Supplied data:
BEGIN
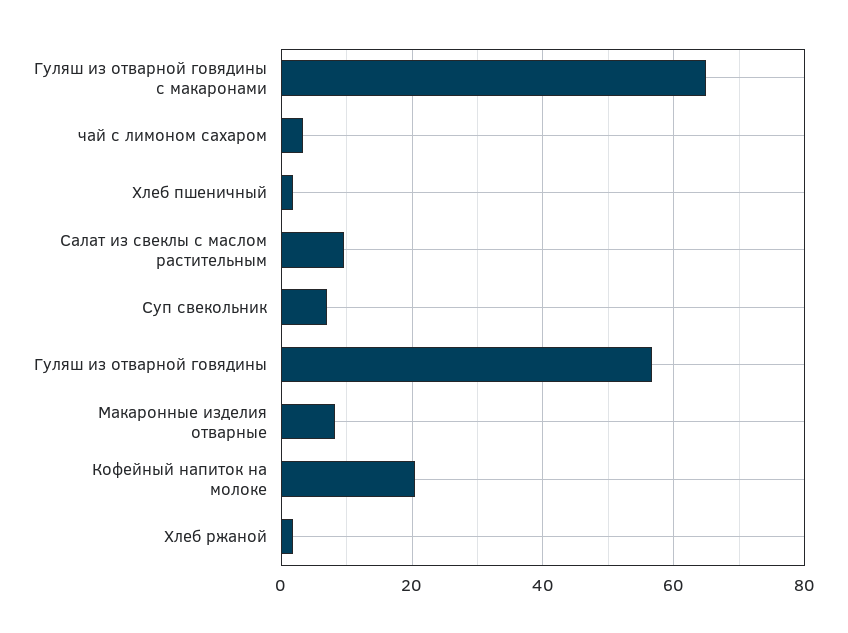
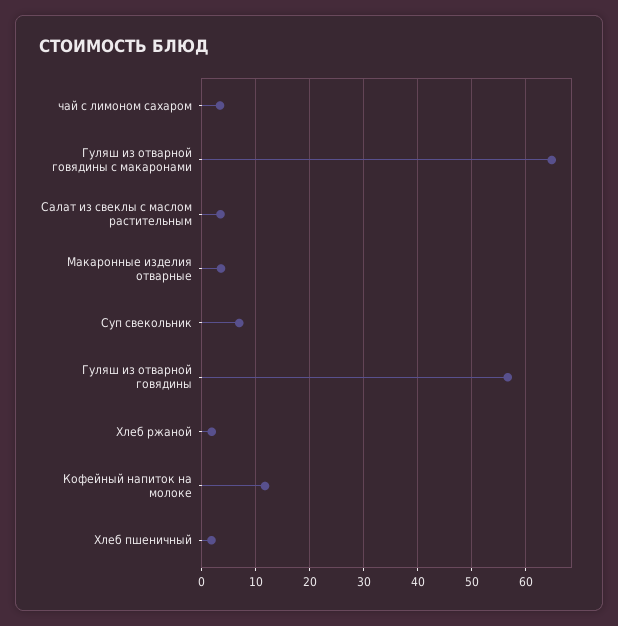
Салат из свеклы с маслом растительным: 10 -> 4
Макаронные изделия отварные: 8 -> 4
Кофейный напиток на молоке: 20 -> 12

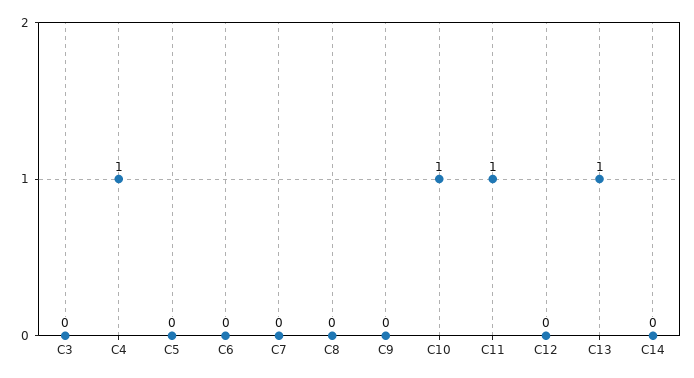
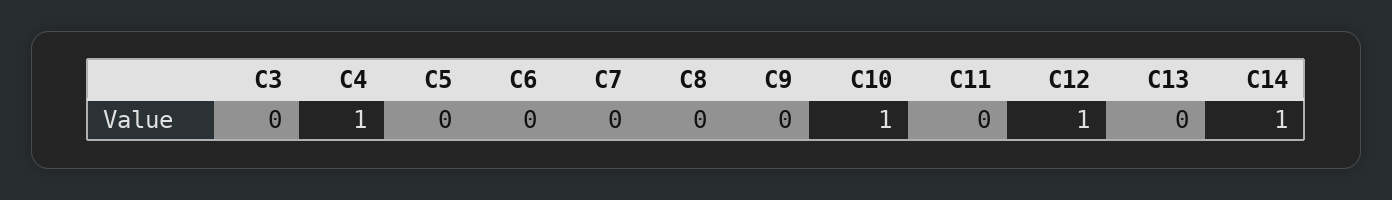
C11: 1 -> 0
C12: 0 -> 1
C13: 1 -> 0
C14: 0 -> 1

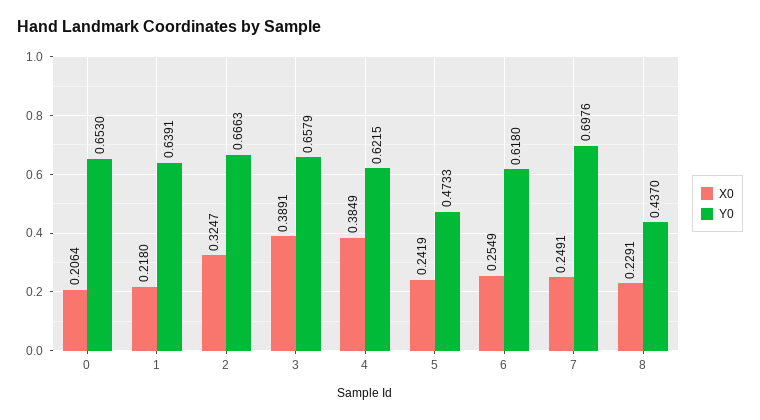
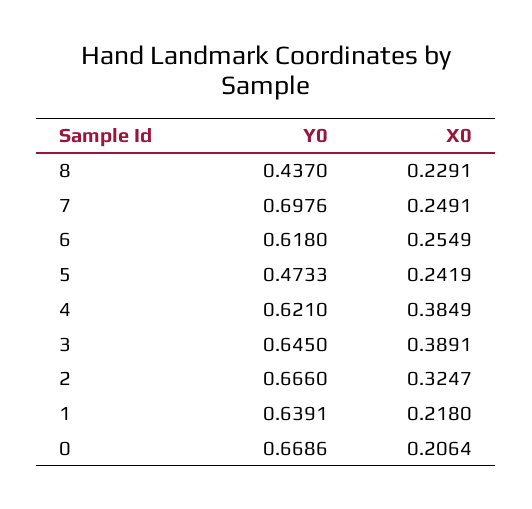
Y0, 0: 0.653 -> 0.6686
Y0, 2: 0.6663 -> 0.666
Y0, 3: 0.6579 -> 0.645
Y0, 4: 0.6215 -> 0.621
END
About this exercise: Restate the material above word for word, dropping the pictures.

Task result:
Салат из свеклы с маслом растительным: 10 -> 4
Макаронные изделия отварные: 8 -> 4
Кофейный напиток на молоке: 20 -> 12

C11: 1 -> 0
C12: 0 -> 1
C13: 1 -> 0
C14: 0 -> 1

Y0, 0: 0.653 -> 0.6686
Y0, 2: 0.6663 -> 0.666
Y0, 3: 0.6579 -> 0.645
Y0, 4: 0.6215 -> 0.621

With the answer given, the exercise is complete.